US ambassador to Kenya Kyle McCarter and Wangethi Mwangi, a member of the Kenya Journalism Review Editorial Board, unveil the magazine at a Nairobi hotel on Thursday. Credit: Business Today/Twitter.

The Kenya Editors Guild (KEG) has launched a magazine that will offer an opportunity for industry practitioners and stakeholders to articulate issues affecting the media and journalism.

The Kenya Journalism Review (KJR) was unveiled on Thursday at a Nairobi hotel during the opening of the second Annual Media Summit organised by the Media Council of Kenya.

Kenya Editors’ Guild President Churchill Otieno said during the launch that the  Kenya Journalism Review offers an opportunity to interrogate and write on various issues  affecting the media industry.

“The Kenya Journalism Review is a publication for serious, well  researched and in-depth articles on issues affecting the media and journalism. We will use the  Review as a reference for good, ethical and professional practice given the knowledge and  expertise of the various authors. The publication belongs to journalists and they will be given  the space and autonomy to write on whatever issue they wish as long as it’s about what is  affecting the industry,” said Mr Otieno.

Among the issues covered in the first Issue include: media funding,  regulation, journalism training, audience measurement, crime reporting, and newsroom  leadership.

With a helping hand to struggling media as its slogan, KJR, the first of its kind in the industry, also seeks to share opportunities and offer guidance to journalists.

Contributors include current and former editors, scholars and industry and other experts.

The  publication will be guided by an Editorial Board, which currently comprises serving and
former editors and scholars: Joseph Odindo (chairman), Churchill Otieno, Wangethi Mwangi,
Mutuma Mathiu, Macharia Gaitho, Ochieng Rapuro, Pamella Sittoni, Christine Nguku, Joe
Ageyo, George Nyabuga, Arthur Okwemba and Rosalia Omungo.

US ambassador to Kenya Kyle McCarter, who launched the magazine, acknowledged the power of the media in fostering transparency and accountability.

He noted that the Constitution of Kenya 2010 guarantees the freedom and rights of the media but urged journalists to exercise them with responsibility, adding it was important to maintain credibility.

He also challenged the media to be innovative by adopting new business models so as to reduce reliance on government advertising.

At the same time, the envoy said that media shutdown will not solve issues between media houses and the government. He was referring to the shutdown of three TV stations in 2017 after they defied an order not to broadcast live the mock swearing in of Raila Odinga after the disputed presidential contest.

Kyle said the US will continue to support media freedom and independence in the country through, among others, training of journalists. In addition, Kyle said women journalists are also benefiting from mentorship programmes.

He asked journalists to be courageous and adhere to the truth saying they can expect the support of both the US and Canada.

Youth unemployment a ticking time bomb

However, he challenged the media to report accurately and impartially and maintain high ethical standards.
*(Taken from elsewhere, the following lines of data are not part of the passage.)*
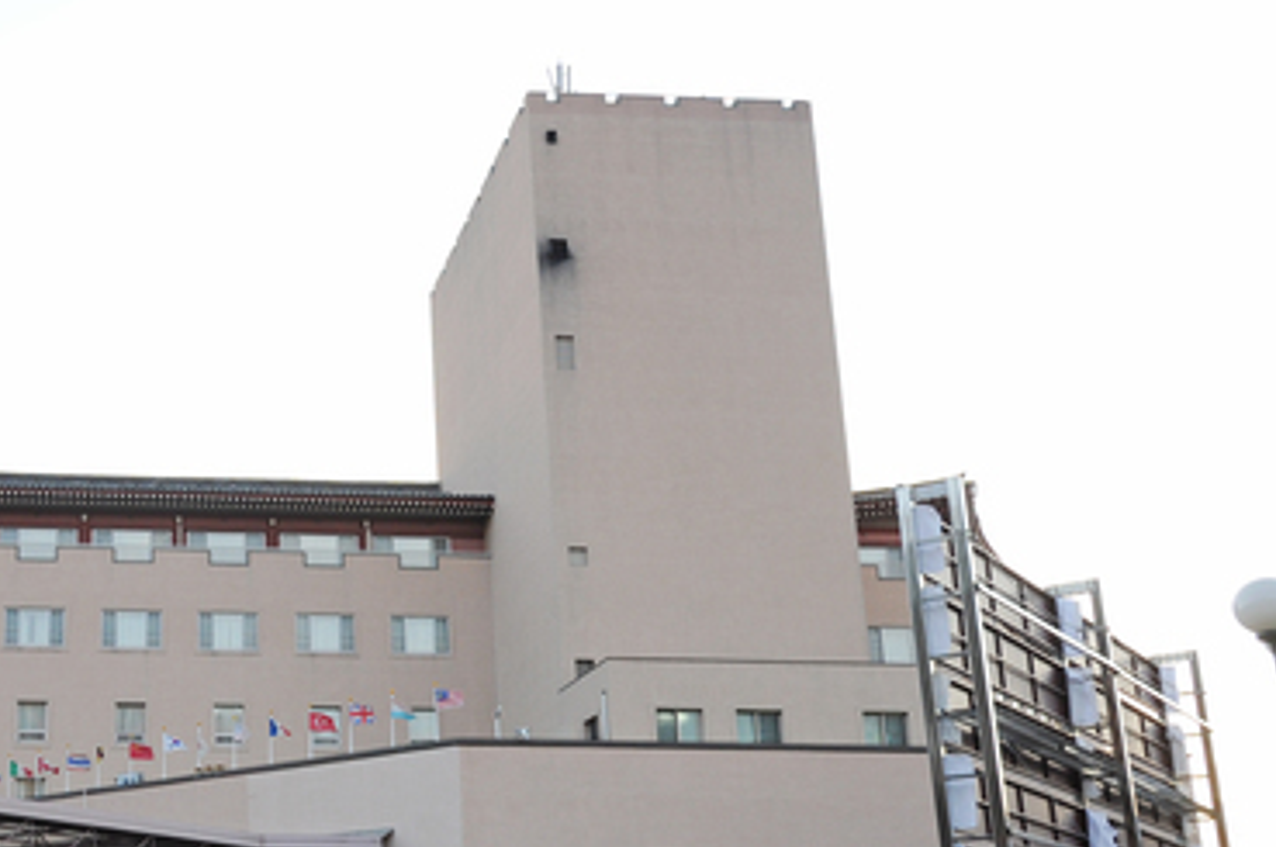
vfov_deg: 36.2
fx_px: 1274
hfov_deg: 47.9
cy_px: 603
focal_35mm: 36
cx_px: 133
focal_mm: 19
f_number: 8
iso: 800
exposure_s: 1/200
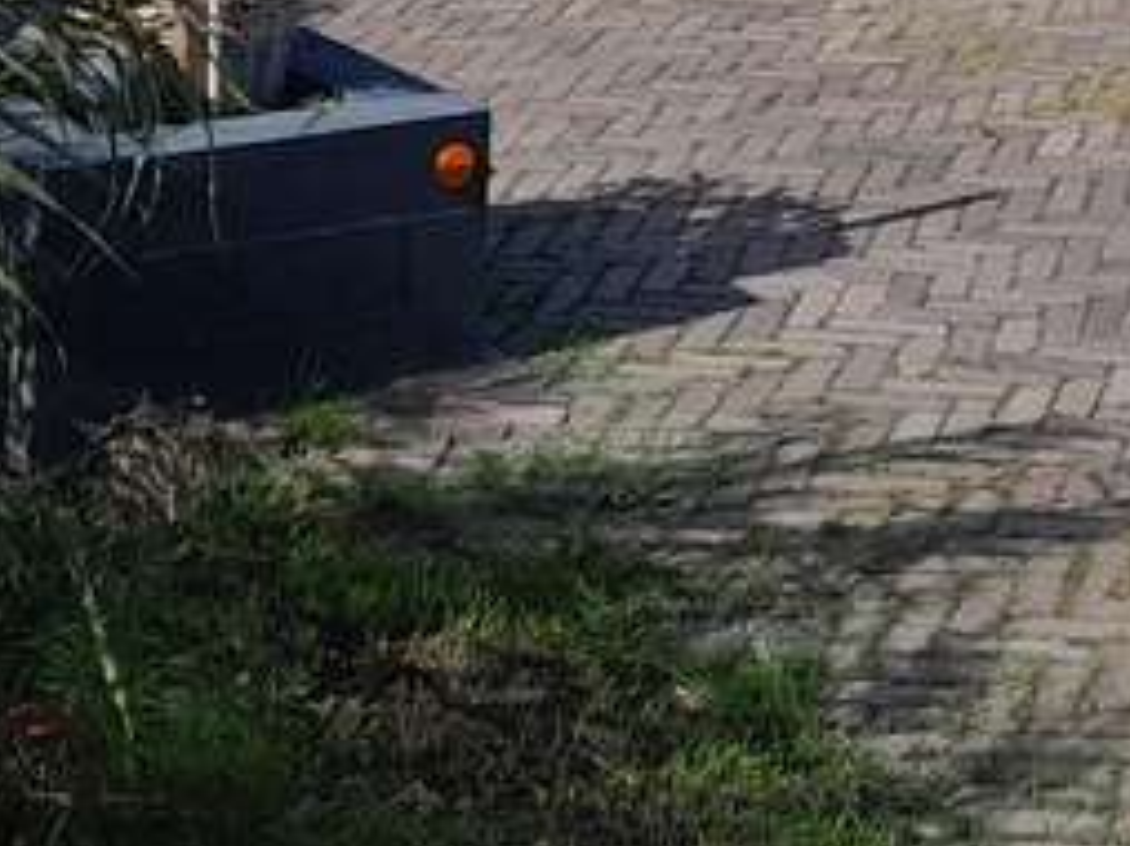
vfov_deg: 11.4
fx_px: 3751
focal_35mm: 115
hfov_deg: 16.8
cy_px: -948
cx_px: 1086
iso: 40
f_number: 1.8
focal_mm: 4
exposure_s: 1/485
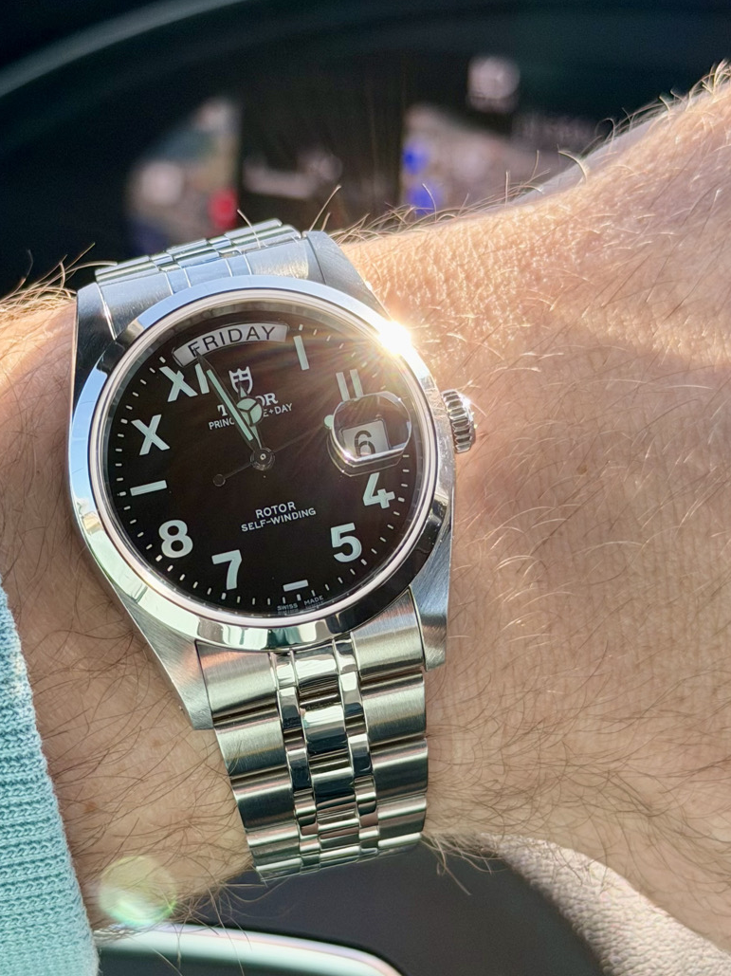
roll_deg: -0.1
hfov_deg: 20.9
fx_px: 1972
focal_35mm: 70
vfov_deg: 27.7
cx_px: 264
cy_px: 625
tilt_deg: -28.1
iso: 80
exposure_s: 1/615
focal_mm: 6.76
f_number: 1.78
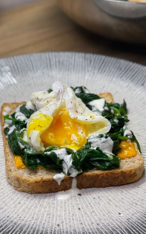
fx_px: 490
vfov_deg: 26.7
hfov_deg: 16.9
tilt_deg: -31.6
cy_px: 90
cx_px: 47
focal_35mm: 77
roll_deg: +0.6
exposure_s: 1/100
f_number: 2
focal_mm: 6
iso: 125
“We must desist from taking handouts from the people we rant about in the media,” he said.

The envoy decried rampant thievery in the country, saying it is denying young people opportunities to prosper in life.

“Young people deserve much better. They are the future of Kenya but they can also become the biggest problem for Kenya,” he said, adding there is need to foster a rejuvenated economy that would provide them with work so that they can provide for their families.

McCarter said Kenya is endowed with enormous human and natural resources that can wean it of foreign aid but added thievery is getting in the way.

He said the US will continue to invest in the county by promoting security, trade and prosperity of the youth.

On safety and security, he said Kenya will continue to benefit from military aid, support to fight terrorism and security exchanges.

The session was also attended by, among others, Canada High Commissioner Lisa Stadelbauer, Media Council of Kenya CEO David Omwoyo and Nation Media Group CEO Stephen Gitagama.

Ms Stadelbauer expressed concern over threats journalists continue to face, noting that in the past year at least 99 journalists have been killed, 348 imprisoned and 60 held hostage globally.

She said the media has an important role to play in fostering the rule of law, diversity and accountable decision making.

The envoy said Canada would continue to empower women journalists, saying the country has feminist international aid and foreign policies.

She also stressed the need to ensure safety of journalists, noting that recently, Canada in collaboration with the UK held an international conference where governments pledged to ensure the same.

The two also established a Global Media Development Fund to support safety of journalists and investigative journalism initiatives.

However, she also challenged the media to avoid corruption and report the truth.